■ **Directive**:
The reply should give back every entry exactly as written.

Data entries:
·····
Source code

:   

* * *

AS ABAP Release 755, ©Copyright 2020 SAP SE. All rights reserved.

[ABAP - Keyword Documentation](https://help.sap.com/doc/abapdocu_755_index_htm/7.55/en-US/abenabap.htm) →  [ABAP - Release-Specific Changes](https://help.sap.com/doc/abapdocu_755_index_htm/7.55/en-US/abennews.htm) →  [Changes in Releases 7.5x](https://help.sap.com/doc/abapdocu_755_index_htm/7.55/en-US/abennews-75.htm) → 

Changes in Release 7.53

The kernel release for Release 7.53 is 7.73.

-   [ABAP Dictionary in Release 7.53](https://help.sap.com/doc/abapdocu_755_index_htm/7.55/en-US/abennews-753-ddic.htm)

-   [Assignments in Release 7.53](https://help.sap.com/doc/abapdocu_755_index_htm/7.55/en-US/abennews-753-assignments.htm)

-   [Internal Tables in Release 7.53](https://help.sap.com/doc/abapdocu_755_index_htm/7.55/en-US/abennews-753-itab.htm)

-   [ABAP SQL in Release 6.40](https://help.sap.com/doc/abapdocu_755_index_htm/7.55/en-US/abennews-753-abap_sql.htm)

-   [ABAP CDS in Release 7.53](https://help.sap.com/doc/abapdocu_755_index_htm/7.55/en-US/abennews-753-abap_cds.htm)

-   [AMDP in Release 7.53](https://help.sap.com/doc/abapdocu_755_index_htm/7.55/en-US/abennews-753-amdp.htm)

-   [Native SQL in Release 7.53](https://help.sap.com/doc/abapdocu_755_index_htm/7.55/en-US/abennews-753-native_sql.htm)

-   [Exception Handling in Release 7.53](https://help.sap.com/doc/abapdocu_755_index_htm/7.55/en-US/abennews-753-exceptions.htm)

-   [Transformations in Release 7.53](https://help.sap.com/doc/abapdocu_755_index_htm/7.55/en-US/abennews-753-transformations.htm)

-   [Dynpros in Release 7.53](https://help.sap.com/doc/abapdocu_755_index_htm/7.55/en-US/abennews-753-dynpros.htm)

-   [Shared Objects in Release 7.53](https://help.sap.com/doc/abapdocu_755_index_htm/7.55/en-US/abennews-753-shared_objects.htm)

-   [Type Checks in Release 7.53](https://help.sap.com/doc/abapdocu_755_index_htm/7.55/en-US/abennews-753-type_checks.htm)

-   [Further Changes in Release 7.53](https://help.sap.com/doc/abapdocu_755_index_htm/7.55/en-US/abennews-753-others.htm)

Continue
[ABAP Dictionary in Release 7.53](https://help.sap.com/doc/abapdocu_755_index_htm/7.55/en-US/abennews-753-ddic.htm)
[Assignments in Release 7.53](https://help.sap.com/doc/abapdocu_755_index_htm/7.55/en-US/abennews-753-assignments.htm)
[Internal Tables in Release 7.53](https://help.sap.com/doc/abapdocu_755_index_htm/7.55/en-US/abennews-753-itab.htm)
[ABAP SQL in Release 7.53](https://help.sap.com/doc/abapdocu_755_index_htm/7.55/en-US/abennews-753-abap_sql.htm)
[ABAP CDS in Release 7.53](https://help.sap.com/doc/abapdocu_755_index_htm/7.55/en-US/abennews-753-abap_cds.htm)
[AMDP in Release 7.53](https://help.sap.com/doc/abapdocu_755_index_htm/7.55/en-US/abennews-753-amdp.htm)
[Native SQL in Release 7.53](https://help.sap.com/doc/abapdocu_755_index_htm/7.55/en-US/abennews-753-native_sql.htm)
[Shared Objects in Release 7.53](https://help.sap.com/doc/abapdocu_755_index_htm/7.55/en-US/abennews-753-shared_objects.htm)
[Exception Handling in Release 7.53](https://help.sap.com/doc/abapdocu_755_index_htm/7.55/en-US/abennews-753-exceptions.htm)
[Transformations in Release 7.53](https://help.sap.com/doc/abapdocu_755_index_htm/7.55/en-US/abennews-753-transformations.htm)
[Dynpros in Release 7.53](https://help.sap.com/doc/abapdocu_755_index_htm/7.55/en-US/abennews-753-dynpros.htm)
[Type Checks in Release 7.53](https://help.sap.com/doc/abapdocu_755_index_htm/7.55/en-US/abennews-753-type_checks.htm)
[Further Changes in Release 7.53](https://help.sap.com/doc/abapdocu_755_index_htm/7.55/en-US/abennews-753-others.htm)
·····
■ **Output for this exercise**:
Source code

:   

* * *

AS ABAP Release 755, ©Copyright 2020 SAP SE. All rights reserved.

[ABAP - Keyword Documentation](https://help.sap.com/doc/abapdocu_755_index_htm/7.55/en-US/abenabap.htm) →  [ABAP - Release-Specific Changes](https://help.sap.com/doc/abapdocu_755_index_htm/7.55/en-US/abennews.htm) →  [Changes in Releases 7.5x](https://help.sap.com/doc/abapdocu_755_index_htm/7.55/en-US/abennews-75.htm) → 

Changes in Release 7.53

The kernel release for Release 7.53 is 7.73.

-   [ABAP Dictionary in Release 7.53](https://help.sap.com/doc/abapdocu_755_index_htm/7.55/en-US/abennews-753-ddic.htm)

-   [Assignments in Release 7.53](https://help.sap.com/doc/abapdocu_755_index_htm/7.55/en-US/abennews-753-assignments.htm)

-   [Internal Tables in Release 7.53](https://help.sap.com/doc/abapdocu_755_index_htm/7.55/en-US/abennews-753-itab.htm)

-   [ABAP SQL in Release 6.40](https://help.sap.com/doc/abapdocu_755_index_htm/7.55/en-US/abennews-753-abap_sql.htm)

-   [ABAP CDS in Release 7.53](https://help.sap.com/doc/abapdocu_755_index_htm/7.55/en-US/abennews-753-abap_cds.htm)

-   [AMDP in Release 7.53](https://help.sap.com/doc/abapdocu_755_index_htm/7.55/en-US/abennews-753-amdp.htm)

-   [Native SQL in Release 7.53](https://help.sap.com/doc/abapdocu_755_index_htm/7.55/en-US/abennews-753-native_sql.htm)

-   [Exception Handling in Release 7.53](https://help.sap.com/doc/abapdocu_755_index_htm/7.55/en-US/abennews-753-exceptions.htm)

-   [Transformations in Release 7.53](https://help.sap.com/doc/abapdocu_755_index_htm/7.55/en-US/abennews-753-transformations.htm)

-   [Dynpros in Release 7.53](https://help.sap.com/doc/abapdocu_755_index_htm/7.55/en-US/abennews-753-dynpros.htm)

-   [Shared Objects in Release 7.53](https://help.sap.com/doc/abapdocu_755_index_htm/7.55/en-US/abennews-753-shared_objects.htm)

-   [Type Checks in Release 7.53](https://help.sap.com/doc/abapdocu_755_index_htm/7.55/en-US/abennews-753-type_checks.htm)

-   [Further Changes in Release 7.53](https://help.sap.com/doc/abapdocu_755_index_htm/7.55/en-US/abennews-753-others.htm)

Continue
[ABAP Dictionary in Release 7.53](https://help.sap.com/doc/abapdocu_755_index_htm/7.55/en-US/abennews-753-ddic.htm)
[Assignments in Release 7.53](https://help.sap.com/doc/abapdocu_755_index_htm/7.55/en-US/abennews-753-assignments.htm)
[Internal Tables in Release 7.53](https://help.sap.com/doc/abapdocu_755_index_htm/7.55/en-US/abennews-753-itab.htm)
[ABAP SQL in Release 7.53](https://help.sap.com/doc/abapdocu_755_index_htm/7.55/en-US/abennews-753-abap_sql.htm)
[ABAP CDS in Release 7.53](https://help.sap.com/doc/abapdocu_755_index_htm/7.55/en-US/abennews-753-abap_cds.htm)
[AMDP in Release 7.53](https://help.sap.com/doc/abapdocu_755_index_htm/7.55/en-US/abennews-753-amdp.htm)
[Native SQL in Release 7.53](https://help.sap.com/doc/abapdocu_755_index_htm/7.55/en-US/abennews-753-native_sql.htm)
[Shared Objects in Release 7.53](https://help.sap.com/doc/abapdocu_755_index_htm/7.55/en-US/abennews-753-shared_objects.htm)
[Exception Handling in Release 7.53](https://help.sap.com/doc/abapdocu_755_index_htm/7.55/en-US/abennews-753-exceptions.htm)
[Transformations in Release 7.53](https://help.sap.com/doc/abapdocu_755_index_htm/7.55/en-US/abennews-753-transformations.htm)
[Dynpros in Release 7.53](https://help.sap.com/doc/abapdocu_755_index_htm/7.55/en-US/abennews-753-dynpros.htm)
[Type Checks in Release 7.53](https://help.sap.com/doc/abapdocu_755_index_htm/7.55/en-US/abennews-753-type_checks.htm)
[Further Changes in Release 7.53](https://help.sap.com/doc/abapdocu_755_index_htm/7.55/en-US/abennews-753-others.htm)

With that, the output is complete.